I am kind of confused about the overall security model for syncthing. Why is there such a convoluted process of creating a node ID on both sides of the connection, and then creating a repository ID within that? On other threads there is discussion about the superior security of this approach, but more recently it seems like the “introducer node” model is essentially making that claim (which is kind of uncompelling to start with) moot.
I like syncthing better that btsync, since it’s open source, but with btsync the security model seemed very easy to understand: if you know the password for a repo, you can open it.
It also creates the possibility of community-style support: if you set aside 1GB of your HD to host someone else’s encrypted torrent file, you will receive 1GB of redundant storage on a foreign machine for your own torrent file.

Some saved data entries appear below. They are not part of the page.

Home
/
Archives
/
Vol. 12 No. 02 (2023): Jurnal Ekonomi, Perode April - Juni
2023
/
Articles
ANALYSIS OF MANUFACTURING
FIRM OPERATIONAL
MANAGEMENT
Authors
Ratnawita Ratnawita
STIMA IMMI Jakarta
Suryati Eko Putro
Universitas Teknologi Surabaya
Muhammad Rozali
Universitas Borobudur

The advantage is that it doesn’t /matter/ where it resides (or who else has a copy). You simply compute a sufficiently complex key, and anyone who wants it can have it. Your data is probabalistically protected based on the key you chose.
From an implementation standpoint, this seems remarkably straightforward as well, plus you get all the benefits/efficiencies of peer-to-peer distribution for free. Basically, you would have two representations of any repo: the encrypted, and the unencrypted versions. For any given repo, you create a self-signed 2048-bit certificate. The public key of the cert becomes the repo ID, and the private key becomes the repo password. You can make a chained certificate for read-only permissions.

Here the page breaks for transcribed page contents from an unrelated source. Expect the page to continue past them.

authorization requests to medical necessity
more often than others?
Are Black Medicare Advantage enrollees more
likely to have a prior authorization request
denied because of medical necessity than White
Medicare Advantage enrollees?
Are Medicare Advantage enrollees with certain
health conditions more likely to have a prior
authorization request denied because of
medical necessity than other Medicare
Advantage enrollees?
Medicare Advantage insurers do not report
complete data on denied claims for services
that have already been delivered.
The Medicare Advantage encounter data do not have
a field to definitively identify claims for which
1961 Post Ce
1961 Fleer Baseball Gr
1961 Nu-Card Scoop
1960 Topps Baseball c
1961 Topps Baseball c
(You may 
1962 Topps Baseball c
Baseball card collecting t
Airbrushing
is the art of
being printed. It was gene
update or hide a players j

Anyone can copy the repo by putting in the public key, but only those with the private key can see the contents.
The thing that bugs me about having to add both peers to a relationship (besides the extra step) is that it’s a bit like “security through obscurity”. Adequaty crypto assumes that the attacker has the full message text. So why not just assume that as a starting point, and build whatever cryptographic guarantees you need to on top of it to satisfy yourself that your secrets are safe?
The files would then by encrypted in a way similar to any encrypted file system like LUKS or ZFS on a block-by-block basis.
This seems like such a powerful way to share the data, and to keep the code base clean (by separating the peer-peer aspect with the encryption aspect): win-win.